If Bayern Munich and Barcelona progress on Wednesday to join Real Madrid and Man City, that will mean the four clubs with the most valuable rosters in the world will be have reached the Champions League semifinals.
Highest total player value by club (per transfermarkt): Real Madrid $795 million, Barcelona $790 million, Bayern Munich $660 million, Manchester City $572 million -- PSG is tied for seventh at $473 million.
The value of Kevin De Bruyne. De Bruyne joined Man City in August from VfL Wolfsburg for $85 million, making him the most expensive player in Man City history, after the 24-year-old Belgian led the Wolves to a second-place Bundesliga finish last year while scoring 10 league goals and tying the Bundesliga record for assists with 20 – and was named German Player of the Year.
Manchester City struggled to stay in the Premier League title hunt without ‘KDB’ after he went down with a knee injury in early February, losing four out of the seven matches De Bruyne missed, tying another (City has 11 wins, five losses and five draws in the EPL when De Bruyne plays since his arrival).
De Bruyne missed both of City’s games against Dynamo Kiev in the round of 16, but he scored two of the three goals against PSG, the first in Paris in just his second game back from injury.
And with the game in Manchester finding the Champions League semifinals hanging in the balance, De Bruyne's composure at the top of the box found the back of the net, which meant a toothless PSG needed two goals in less than 15 minutes.
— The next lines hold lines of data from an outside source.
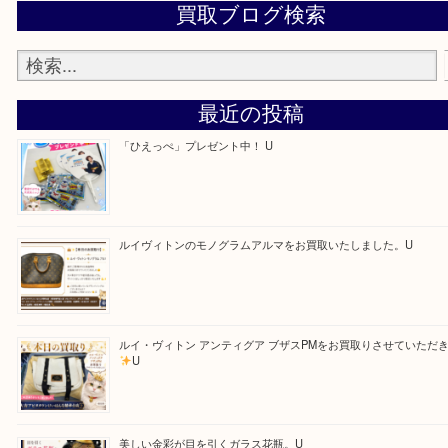
Facebook
Twitter
Line
買取ブログ検索
最近の投稿
「ひえっぺ」プレゼント中！ U
ルイヴィトンのモノグラムアルマをお買取いたしました。U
The timing of De Bruyne's strike was remarkable, as it came seconds before Cristiano Ronaldo knocked De Bruyne’s former team out of the Champions League in Spain's capital with his third goal -- the hat trick perhaps the most clutch performance by Ronaldo of his entire career -- finding that quarterfinal also ending 3-2 on aggregate, in much different fashion. Madrid roared back for a 3-0 win in Spain after losing the first leg, 2-0, in Germany.
The Wolfsburg team that Ronaldo knocked out had been led by De Bruyne to second place in Germany only a season ago, but without him, the Wolves are currently eighth in the Bundesliga -- and 29 points behind second-place Borussia Dortmund.
De Bruyne's goal to make it 3-2 on aggregate, and carry Man City to its first ever European Cup semifinal, came in the 76th minute -- Ronaldo's goal to lift Madrid, looking for its 11th European title, came in the 77th minute.
Now they await Wednesday’s combatants.